(Material for this exercise begins)
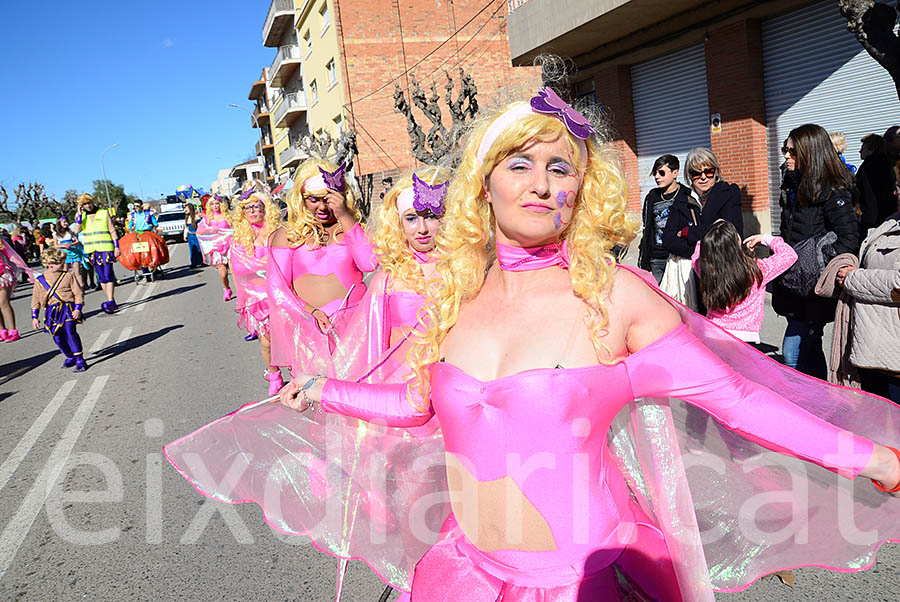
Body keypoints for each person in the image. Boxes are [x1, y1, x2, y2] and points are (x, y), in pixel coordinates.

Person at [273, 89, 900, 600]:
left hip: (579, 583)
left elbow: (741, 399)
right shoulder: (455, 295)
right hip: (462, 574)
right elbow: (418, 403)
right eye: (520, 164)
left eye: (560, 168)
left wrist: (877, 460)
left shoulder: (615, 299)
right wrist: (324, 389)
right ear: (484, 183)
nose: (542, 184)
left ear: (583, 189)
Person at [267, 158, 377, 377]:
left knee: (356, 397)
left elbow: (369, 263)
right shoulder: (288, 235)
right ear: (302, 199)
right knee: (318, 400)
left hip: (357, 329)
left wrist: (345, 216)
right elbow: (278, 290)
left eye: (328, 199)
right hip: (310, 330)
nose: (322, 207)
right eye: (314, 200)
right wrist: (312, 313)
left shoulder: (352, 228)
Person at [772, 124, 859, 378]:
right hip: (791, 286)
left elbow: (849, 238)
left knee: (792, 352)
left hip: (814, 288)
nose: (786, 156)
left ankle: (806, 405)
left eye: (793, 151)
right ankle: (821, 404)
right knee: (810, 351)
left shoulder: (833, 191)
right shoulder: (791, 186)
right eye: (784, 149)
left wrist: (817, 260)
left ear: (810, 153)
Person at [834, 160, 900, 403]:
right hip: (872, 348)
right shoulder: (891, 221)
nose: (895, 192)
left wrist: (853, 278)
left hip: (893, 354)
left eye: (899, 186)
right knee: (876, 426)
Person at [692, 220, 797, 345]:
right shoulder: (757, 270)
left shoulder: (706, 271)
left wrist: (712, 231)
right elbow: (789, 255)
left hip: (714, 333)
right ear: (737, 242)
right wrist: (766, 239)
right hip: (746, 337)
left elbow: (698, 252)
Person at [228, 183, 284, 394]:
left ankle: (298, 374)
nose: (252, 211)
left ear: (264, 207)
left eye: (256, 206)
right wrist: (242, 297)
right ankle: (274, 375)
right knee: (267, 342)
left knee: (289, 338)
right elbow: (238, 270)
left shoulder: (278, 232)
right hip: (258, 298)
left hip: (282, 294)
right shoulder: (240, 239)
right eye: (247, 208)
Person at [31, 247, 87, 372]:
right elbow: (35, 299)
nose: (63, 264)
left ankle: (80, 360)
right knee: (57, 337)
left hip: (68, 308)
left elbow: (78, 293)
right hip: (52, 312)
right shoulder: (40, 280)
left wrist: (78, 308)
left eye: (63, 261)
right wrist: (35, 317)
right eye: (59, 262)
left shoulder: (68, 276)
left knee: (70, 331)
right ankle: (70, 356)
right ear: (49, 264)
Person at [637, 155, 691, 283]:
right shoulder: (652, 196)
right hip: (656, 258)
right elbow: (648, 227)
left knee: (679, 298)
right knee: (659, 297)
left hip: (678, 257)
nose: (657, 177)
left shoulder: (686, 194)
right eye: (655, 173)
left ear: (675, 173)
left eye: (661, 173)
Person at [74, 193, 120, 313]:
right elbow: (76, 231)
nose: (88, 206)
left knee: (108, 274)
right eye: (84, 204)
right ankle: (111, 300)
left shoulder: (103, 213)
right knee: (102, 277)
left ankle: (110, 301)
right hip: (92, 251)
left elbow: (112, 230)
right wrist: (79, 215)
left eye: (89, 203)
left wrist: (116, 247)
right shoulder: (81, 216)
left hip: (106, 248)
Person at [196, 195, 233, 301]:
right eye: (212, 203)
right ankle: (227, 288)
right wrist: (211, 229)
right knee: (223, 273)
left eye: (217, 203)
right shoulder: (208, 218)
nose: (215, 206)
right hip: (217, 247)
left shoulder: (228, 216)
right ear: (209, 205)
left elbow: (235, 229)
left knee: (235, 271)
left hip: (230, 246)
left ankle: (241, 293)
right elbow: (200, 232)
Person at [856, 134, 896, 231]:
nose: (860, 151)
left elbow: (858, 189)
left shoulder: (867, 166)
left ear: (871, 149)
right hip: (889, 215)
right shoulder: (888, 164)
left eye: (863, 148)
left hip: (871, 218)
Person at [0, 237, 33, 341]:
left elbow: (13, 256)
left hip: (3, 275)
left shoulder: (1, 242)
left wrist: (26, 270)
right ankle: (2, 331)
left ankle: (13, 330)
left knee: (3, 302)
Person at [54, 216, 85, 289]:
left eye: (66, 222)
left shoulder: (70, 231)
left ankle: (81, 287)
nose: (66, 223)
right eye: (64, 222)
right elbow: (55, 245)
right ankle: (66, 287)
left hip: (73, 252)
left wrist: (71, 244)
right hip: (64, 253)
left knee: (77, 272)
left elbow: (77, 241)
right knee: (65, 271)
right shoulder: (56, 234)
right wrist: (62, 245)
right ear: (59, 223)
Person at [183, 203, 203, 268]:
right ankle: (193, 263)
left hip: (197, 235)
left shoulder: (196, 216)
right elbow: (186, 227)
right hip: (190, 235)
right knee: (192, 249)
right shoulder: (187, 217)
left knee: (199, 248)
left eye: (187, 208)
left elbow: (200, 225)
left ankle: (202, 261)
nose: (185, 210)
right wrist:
(Material for this exercise ends)
**Task description:**
Only the lines containing the string "nose" are needed; pull them out of the records.

**Expected answer:**
nose: (542, 184)
nose: (322, 207)
nose: (786, 156)
nose: (895, 192)
nose: (252, 211)
nose: (63, 264)
nose: (657, 177)
nose: (88, 206)
nose: (215, 206)
nose: (860, 151)
nose: (66, 223)
nose: (185, 210)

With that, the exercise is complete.